I have tried to increase the timeout value but I was always getting 'idle
timeout' exception from jetty.
After analysing source code, github copilot suggest me that the code of
extraction in ExtractingDocumentLoader.java was not using the
tikaserver.timeoutSecs value from the configuration file.
Then I inserted the suggested code to correct and it worked fine.
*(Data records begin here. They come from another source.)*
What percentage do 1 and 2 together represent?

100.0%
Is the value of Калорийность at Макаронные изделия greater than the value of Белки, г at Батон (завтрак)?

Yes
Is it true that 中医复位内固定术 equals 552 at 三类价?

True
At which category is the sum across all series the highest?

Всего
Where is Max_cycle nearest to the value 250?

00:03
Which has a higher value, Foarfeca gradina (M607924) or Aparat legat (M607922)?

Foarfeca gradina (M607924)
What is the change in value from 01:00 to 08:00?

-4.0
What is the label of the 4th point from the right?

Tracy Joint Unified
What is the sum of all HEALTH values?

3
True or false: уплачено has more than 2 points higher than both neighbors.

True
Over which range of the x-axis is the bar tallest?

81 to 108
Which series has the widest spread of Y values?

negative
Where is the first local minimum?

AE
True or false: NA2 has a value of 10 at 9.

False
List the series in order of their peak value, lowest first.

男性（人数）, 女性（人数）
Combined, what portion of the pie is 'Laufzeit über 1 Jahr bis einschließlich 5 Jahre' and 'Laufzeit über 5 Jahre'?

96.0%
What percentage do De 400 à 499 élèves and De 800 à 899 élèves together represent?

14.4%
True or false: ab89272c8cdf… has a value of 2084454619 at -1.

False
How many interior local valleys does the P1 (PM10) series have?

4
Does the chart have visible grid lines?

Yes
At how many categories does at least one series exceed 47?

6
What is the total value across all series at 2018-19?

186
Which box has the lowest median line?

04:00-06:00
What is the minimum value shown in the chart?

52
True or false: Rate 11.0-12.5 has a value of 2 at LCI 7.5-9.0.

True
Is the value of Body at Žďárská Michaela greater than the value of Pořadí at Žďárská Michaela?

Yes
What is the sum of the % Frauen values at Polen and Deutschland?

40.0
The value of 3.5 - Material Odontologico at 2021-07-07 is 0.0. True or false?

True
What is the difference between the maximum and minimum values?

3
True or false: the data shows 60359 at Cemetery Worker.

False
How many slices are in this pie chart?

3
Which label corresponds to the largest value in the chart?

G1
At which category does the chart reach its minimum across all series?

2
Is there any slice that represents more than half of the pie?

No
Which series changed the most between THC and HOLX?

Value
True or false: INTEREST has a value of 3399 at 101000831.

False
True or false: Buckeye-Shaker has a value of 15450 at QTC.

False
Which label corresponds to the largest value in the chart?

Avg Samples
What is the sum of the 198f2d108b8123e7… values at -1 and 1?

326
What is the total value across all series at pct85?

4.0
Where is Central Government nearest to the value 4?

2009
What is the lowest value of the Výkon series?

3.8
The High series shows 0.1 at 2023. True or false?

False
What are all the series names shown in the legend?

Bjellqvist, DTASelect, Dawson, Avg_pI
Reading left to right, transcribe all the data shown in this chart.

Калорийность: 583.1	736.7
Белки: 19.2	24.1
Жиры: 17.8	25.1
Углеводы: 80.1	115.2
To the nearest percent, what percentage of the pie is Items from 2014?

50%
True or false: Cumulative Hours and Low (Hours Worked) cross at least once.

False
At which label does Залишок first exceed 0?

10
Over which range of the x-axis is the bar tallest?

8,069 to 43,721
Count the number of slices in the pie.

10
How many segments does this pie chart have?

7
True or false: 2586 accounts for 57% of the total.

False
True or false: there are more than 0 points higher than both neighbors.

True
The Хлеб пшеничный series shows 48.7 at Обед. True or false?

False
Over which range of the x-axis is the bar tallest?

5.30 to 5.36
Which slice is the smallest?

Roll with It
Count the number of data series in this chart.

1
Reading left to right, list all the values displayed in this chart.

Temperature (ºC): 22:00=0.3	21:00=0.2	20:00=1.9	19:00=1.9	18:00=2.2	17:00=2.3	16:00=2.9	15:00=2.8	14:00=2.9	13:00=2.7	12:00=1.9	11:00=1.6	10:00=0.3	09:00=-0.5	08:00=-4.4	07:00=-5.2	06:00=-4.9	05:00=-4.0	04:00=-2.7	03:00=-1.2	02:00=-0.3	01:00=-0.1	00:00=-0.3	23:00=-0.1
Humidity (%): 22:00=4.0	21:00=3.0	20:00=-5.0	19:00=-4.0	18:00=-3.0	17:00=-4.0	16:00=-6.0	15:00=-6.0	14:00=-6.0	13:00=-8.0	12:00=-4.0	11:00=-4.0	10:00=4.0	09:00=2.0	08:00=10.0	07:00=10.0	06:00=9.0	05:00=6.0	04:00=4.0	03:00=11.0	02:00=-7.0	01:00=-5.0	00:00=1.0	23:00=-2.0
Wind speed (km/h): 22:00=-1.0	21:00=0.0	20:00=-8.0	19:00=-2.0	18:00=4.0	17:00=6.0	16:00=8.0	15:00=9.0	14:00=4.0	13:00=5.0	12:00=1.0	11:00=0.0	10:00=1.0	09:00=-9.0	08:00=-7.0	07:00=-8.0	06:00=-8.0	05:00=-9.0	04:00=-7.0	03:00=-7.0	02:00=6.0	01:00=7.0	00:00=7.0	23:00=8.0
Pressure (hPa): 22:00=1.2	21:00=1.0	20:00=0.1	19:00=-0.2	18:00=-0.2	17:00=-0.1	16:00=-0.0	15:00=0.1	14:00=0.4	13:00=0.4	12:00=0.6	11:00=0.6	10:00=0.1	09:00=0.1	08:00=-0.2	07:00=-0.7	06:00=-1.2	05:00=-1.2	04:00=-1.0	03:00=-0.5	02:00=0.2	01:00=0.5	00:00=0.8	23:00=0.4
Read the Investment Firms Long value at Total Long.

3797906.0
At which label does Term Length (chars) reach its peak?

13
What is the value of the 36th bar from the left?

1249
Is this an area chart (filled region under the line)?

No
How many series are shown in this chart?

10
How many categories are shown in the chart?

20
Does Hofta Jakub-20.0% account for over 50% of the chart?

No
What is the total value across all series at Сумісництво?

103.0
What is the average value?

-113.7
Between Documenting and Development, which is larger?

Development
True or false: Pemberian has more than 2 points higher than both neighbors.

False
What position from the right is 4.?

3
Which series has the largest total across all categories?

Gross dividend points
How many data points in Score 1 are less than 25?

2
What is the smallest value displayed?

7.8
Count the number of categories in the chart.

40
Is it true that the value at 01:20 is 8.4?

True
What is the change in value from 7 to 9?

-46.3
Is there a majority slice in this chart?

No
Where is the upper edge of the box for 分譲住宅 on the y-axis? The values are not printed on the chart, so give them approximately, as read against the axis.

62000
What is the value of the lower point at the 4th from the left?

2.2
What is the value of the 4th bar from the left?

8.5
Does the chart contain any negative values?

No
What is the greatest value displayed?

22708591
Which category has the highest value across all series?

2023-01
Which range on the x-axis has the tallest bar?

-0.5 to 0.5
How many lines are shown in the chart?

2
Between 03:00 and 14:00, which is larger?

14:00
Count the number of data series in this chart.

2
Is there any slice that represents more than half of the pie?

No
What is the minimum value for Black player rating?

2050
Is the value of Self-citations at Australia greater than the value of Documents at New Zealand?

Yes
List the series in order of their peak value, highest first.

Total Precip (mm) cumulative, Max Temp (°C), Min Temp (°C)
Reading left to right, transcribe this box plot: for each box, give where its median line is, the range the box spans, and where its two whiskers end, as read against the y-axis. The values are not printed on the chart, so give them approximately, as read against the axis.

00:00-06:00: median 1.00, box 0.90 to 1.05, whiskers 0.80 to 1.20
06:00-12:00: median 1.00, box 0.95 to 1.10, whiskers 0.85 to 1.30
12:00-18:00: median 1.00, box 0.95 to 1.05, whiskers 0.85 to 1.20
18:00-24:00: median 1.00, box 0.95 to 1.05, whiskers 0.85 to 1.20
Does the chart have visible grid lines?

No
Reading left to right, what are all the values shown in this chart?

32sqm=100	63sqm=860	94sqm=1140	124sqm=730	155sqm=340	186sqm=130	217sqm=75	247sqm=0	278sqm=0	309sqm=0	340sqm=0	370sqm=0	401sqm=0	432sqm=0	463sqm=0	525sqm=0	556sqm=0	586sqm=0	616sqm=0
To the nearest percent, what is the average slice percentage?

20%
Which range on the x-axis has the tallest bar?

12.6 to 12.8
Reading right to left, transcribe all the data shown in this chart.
this code was include at the end of
public TikaServerExtractionBackend(String baseUrl, int timeoutSeconds,
NamedList<?> initArgs, long maxCharsLimit) method
// Configure the shared Jetty HttpClient's idle timeout so long-running
Tika requests
// don't get dropped by the client's default (30s) idle timeout.
try {
HttpClient sharedClient = acquiredResourcesRef.get().client;
if (sharedClient != null) {
long idleMs = this.defaultTimeout.toMillis();
sharedClient.setIdleTimeout(idleMs);
if (log.isInfoEnabled()) {
log.info("Set shared HttpClient idle timeout to {} ms", idleMs);
}
}
} catch (Throwable t) {
log.warn(
"Unable to configure shared HttpClient idle timeout to {} ms",
this.defaultTimeout.toMillis(),
t);
}
Must I open a new issue for this?
The problem I'm facing is that a big file needs to pass through OCR when
sended to Solr and is throwing an IdleTimeout Exception.